Well it was being played fine without it because the majority of players were using pokevision or other trackers. Go has 80 million active users, Pokevision reported 50 million unique users with 11 million unique users per day. Very significant numbers there.
Now we’re all really left without a tracker for the first time since release. I know I’ve been playing a lot less, others on reddit have been saying the same.
I’m fine to wait until they fix it though, it’ll get up and running sooner or later. Started playing PokeMMO again in the meantime.
A bit of a misnomer there though saying that the ‘majority’ were though. Unless you can back that up with hard quantitative data proving otherwise? I have no doubt some were but until say, the very last day of it being used for instance my son and I had never tried it. Even then we found Pokevision spotty at best. It’s not that I don’t want Pokevision back, I think it’d be cool for it to be, I just don’t think it’s this giant piece of disaster that it’s hyperbolic-ally being spun out to be.
@weresmurf It’s not a misnomer to say majority, and I did back it up with numbers
50million on pokevision from an 80million user base for PoGo is a majority.
Personally I’m fine with pokevision and other scanning maps not working as the information was too detailed. That has to be replaced with a tracking system from Niantic though, which they’re working on. I’m just waiting till it’s in before I bother to go on hunts.
My bad, absolutely no idea how I missed that and my apologies 🙂 As I said, unless. So you’re absolutely right. But like I have said elsewhere I do agree some tracking method is necessary. I’d love to see them merge with the Pokevision guys and incorporate it, I think that would be the best result personally for this whole shamozzle.
@weresmurf As far as I can tell at the moment Niantic’s challenge is to re-implement the tracking in a way that doesn’t cause a heavy load on their servers and also isn’t vulnerable to hacking/cheating.
It’s a pretty hard thing to do as on some level your phone client has to be told where pokemon are so it can display information to you. Anything your client knows can be abused by hackers.

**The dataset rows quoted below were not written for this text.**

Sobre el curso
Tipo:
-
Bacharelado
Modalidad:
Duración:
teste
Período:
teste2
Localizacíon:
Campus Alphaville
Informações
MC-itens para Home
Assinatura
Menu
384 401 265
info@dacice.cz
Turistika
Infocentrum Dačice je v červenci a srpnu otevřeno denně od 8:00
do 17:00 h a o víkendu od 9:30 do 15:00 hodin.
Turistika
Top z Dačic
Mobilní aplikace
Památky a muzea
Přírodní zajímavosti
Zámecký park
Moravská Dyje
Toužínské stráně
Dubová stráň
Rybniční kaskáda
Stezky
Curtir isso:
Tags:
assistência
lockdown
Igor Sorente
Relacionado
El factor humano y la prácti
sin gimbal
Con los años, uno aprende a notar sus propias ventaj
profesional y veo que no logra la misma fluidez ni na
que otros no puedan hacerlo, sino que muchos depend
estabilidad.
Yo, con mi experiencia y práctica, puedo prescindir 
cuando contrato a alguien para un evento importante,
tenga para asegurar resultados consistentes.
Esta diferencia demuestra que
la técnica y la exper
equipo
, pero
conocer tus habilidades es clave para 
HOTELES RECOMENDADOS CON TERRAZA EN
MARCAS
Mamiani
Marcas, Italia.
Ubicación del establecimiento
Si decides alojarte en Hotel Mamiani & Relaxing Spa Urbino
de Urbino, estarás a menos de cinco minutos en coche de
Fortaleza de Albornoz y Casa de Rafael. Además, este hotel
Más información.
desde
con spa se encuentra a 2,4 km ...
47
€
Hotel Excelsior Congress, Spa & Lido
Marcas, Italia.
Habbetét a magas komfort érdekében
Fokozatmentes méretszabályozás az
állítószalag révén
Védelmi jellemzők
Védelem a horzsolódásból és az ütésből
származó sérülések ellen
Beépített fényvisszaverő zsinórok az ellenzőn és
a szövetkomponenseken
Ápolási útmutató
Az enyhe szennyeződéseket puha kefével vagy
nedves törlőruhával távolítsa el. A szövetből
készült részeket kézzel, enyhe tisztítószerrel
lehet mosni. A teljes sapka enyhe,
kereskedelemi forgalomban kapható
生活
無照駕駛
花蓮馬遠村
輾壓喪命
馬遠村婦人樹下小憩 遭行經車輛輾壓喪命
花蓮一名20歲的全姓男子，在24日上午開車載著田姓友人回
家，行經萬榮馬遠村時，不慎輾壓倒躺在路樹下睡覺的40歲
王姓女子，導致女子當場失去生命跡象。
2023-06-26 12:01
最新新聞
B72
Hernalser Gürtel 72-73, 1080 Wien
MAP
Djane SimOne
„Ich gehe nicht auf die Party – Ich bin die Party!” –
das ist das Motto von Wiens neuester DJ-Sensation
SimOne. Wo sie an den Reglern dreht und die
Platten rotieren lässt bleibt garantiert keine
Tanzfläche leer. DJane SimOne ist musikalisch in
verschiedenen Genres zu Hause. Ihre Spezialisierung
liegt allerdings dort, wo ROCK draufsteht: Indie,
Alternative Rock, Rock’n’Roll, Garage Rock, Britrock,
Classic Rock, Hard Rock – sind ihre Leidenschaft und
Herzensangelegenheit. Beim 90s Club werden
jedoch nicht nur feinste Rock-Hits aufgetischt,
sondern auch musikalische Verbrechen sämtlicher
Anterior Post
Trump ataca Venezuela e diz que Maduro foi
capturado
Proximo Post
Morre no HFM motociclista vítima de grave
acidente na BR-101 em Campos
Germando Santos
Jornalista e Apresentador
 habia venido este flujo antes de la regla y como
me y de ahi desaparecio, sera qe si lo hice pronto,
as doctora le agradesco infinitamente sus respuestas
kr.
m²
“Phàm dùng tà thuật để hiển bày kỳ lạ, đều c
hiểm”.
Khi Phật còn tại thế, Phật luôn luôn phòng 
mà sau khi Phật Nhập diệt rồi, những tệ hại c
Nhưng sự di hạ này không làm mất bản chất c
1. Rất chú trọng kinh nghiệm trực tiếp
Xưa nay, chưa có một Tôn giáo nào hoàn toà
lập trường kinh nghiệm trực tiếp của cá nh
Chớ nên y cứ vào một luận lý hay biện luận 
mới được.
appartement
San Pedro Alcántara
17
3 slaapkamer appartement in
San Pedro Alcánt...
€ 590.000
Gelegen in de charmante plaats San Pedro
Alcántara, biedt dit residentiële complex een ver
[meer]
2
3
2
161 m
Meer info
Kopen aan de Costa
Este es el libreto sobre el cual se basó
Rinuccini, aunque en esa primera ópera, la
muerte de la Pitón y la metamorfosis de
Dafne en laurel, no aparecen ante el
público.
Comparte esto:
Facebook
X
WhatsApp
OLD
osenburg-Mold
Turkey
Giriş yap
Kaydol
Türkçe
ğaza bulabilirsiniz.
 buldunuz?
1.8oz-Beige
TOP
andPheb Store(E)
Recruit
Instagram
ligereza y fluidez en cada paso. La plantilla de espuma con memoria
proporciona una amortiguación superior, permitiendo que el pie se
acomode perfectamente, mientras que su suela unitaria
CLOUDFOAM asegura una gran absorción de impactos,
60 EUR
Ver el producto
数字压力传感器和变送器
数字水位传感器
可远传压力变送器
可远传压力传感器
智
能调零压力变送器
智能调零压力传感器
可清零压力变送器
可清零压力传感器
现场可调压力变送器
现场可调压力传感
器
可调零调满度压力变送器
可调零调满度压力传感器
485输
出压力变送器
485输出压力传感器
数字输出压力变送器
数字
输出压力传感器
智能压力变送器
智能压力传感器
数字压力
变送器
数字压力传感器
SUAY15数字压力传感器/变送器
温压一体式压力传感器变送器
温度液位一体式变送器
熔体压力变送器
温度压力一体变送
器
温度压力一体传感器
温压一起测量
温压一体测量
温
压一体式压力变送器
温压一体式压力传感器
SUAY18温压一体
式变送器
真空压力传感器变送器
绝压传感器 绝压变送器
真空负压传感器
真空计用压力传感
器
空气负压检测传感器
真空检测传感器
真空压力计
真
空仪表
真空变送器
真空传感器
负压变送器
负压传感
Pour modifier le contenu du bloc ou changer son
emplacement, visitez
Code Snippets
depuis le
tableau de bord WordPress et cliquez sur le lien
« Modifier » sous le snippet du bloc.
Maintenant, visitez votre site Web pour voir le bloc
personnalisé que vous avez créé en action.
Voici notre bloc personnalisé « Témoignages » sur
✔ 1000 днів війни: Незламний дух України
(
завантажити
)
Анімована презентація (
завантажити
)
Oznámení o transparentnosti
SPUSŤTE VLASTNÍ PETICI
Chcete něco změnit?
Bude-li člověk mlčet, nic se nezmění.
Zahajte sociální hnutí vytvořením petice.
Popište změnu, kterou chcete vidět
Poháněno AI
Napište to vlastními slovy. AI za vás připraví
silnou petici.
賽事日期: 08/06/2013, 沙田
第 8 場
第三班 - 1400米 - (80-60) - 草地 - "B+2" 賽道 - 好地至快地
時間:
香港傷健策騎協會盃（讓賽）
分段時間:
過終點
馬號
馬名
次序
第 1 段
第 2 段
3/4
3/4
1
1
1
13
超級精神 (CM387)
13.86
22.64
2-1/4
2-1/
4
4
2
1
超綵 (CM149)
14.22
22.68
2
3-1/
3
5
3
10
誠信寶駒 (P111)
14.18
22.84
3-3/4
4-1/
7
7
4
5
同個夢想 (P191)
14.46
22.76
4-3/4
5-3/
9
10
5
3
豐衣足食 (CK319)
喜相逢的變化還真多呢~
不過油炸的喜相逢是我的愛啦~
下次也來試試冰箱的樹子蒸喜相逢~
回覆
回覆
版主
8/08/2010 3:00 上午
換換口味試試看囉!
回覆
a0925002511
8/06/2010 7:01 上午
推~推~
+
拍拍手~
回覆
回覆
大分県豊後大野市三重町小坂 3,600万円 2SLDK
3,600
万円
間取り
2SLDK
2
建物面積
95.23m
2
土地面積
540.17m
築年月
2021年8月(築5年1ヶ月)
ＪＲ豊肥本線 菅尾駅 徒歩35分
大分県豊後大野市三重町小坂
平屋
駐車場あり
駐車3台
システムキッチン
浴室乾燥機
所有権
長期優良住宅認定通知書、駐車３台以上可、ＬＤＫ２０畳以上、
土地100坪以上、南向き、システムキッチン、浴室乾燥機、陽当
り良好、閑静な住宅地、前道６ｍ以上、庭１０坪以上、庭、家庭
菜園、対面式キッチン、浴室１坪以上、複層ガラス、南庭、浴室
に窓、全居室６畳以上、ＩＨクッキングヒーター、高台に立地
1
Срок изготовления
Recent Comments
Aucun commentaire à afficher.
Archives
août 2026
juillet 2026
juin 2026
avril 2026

The current method hackers use for scanning is to have hundreds of accounts jumping around with gps spoofing, check what shows up as “nearby” and push that onto a map. They’re also able to show how long till something despawns which puzzles me as Niantic don’t need to send that info to the client, it can stay server side.
Anyway they’ve got their work cut out for them, backyard programmers on reddit keep saying they’ve “fixed” the tracker with 2hrs of coding but they never address how to solve dealing with server load and hackers.
The tracker did indeed work very early on (like xenoun mentioned). Then they kept releasing the game in more and more countries without throwing some serious money at the servers.
Pokeballs are useless to catch hard pokemon.
Question:
Has there been any ‘traditional’ reviews of Pokemon Go as yet? Not counting the store reviews of course.
I mean, a) it’s an MMO of sorts so I guess there’s possibly in-progress reviews b) with the way sites usually cover AAA games nowadays the review is the PR/advertising campaign (that’s to do with the readership, not the outlets themselves – I know I often treat the review as the ‘launch or climax’ of my continued interest in something, to say nothing of the good vibes I get when I buy it!) and c) can some games simply be un-reviewable?
I tried to find a full stop in that. I really did.
Man, I wish I had them Scrooge McDuck dollars…..
Speculation was starting capital in PokemonGo development was a rumored 20 million… so 900% income based on initial investment. OUCH!